Segment Start: INPUT FOR THIS TASK
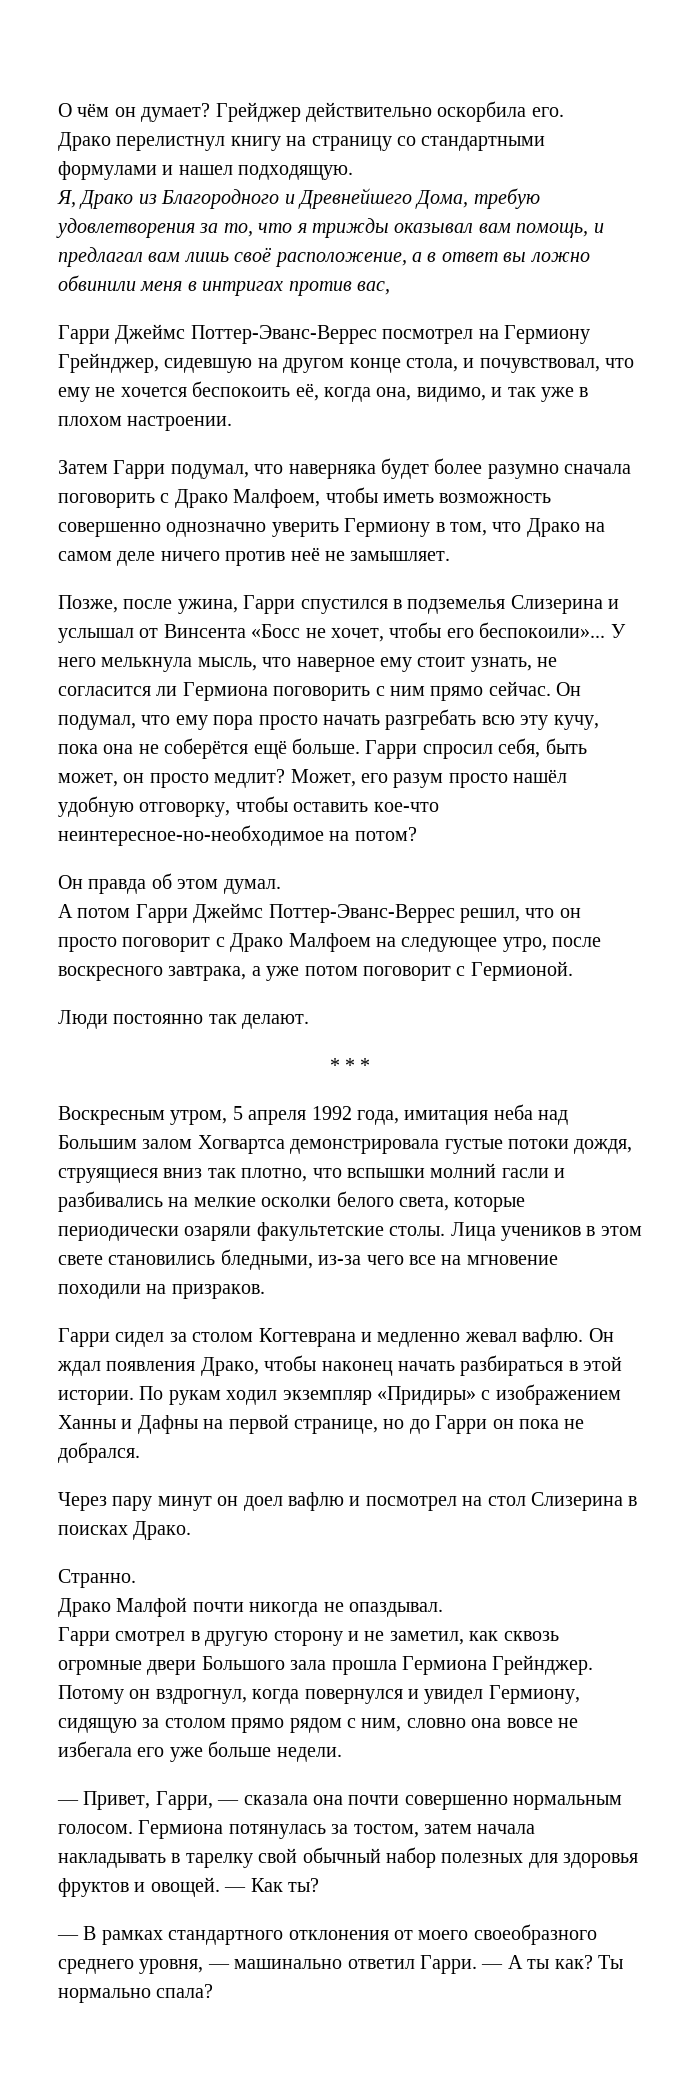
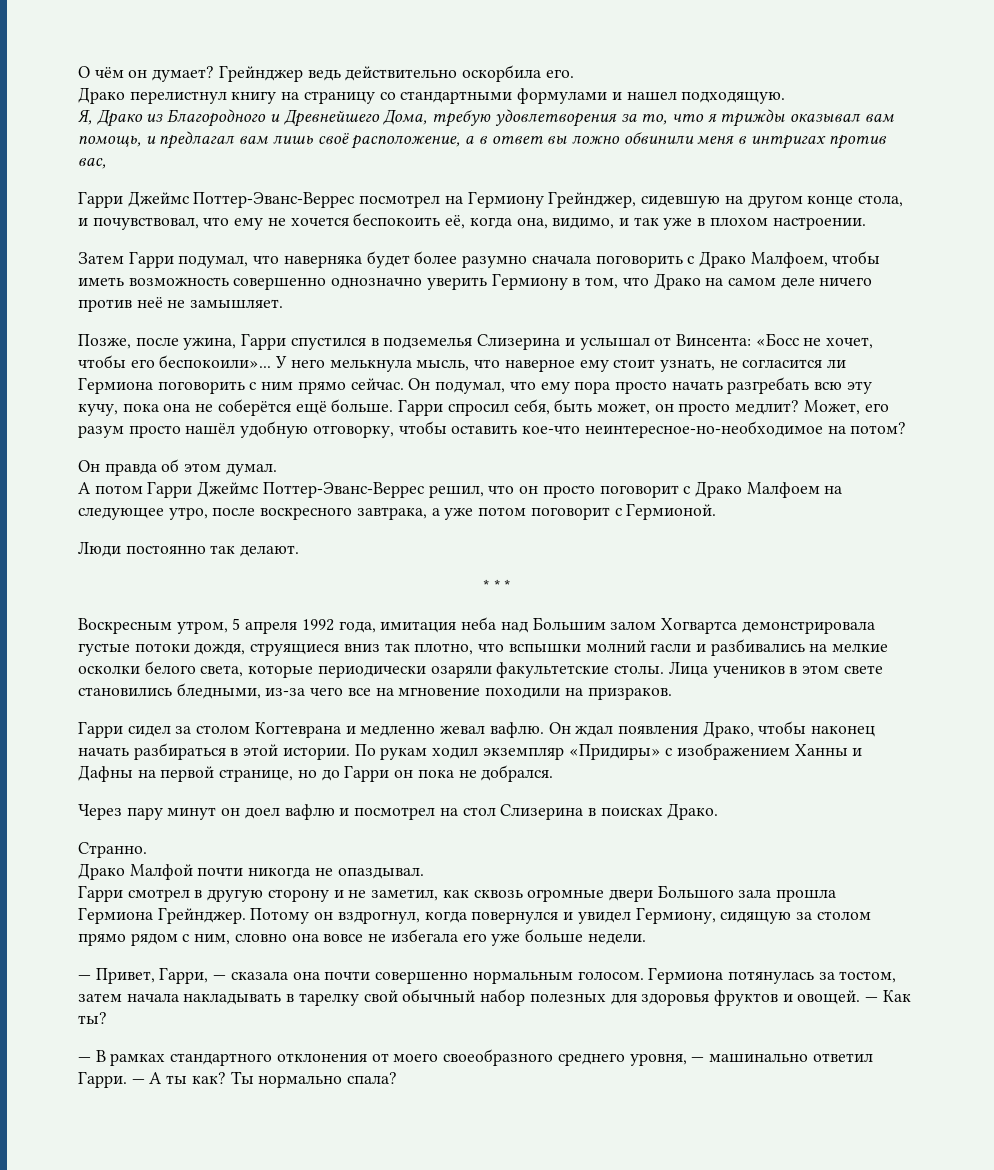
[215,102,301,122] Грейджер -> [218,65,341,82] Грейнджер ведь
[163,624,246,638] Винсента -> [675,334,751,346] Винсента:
Segment End: INPUT FOR THIS TASK
Segment Start: INPUT FOR THIS TASK
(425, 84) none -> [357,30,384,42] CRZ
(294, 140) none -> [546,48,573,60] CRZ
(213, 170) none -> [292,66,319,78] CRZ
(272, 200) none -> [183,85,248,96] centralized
Segment End: INPUT FOR THIS TASK
Segment Start: INPUT FOR THIS TASK
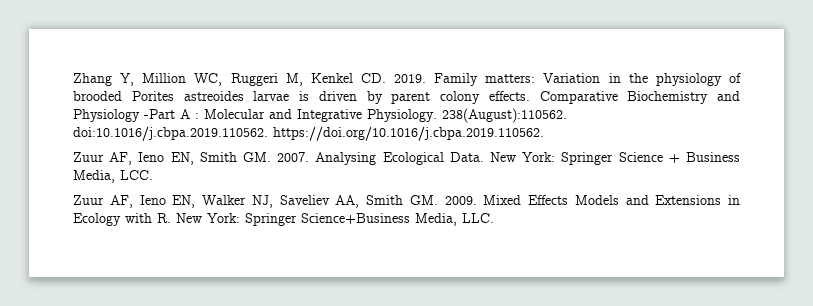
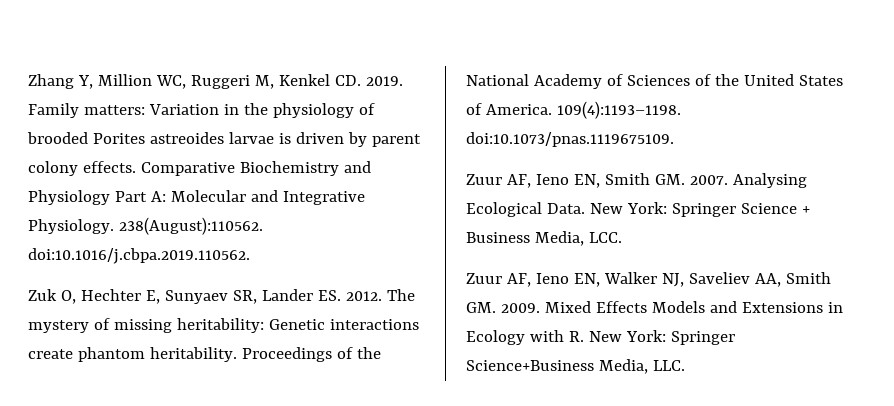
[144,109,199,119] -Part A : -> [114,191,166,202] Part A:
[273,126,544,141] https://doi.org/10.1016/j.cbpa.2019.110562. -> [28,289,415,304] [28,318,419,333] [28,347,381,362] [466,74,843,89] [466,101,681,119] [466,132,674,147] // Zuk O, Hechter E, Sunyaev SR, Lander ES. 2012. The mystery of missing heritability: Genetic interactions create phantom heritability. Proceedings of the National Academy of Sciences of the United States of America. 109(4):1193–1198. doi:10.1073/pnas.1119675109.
Segment End: INPUT FOR THIS TASK
EXERCISE:
Retype, exactly and in full, the lines above from the one containing "[215,102,301,122] Грейджер ->" through the one containing "[163,624,246,638] Винсента ->".

RESULT FOR THIS TASK:
[215,102,301,122] Грейджер -> [218,65,341,82] Грейнджер ведь
[163,624,246,638] Винсента -> [675,334,751,346] Винсента:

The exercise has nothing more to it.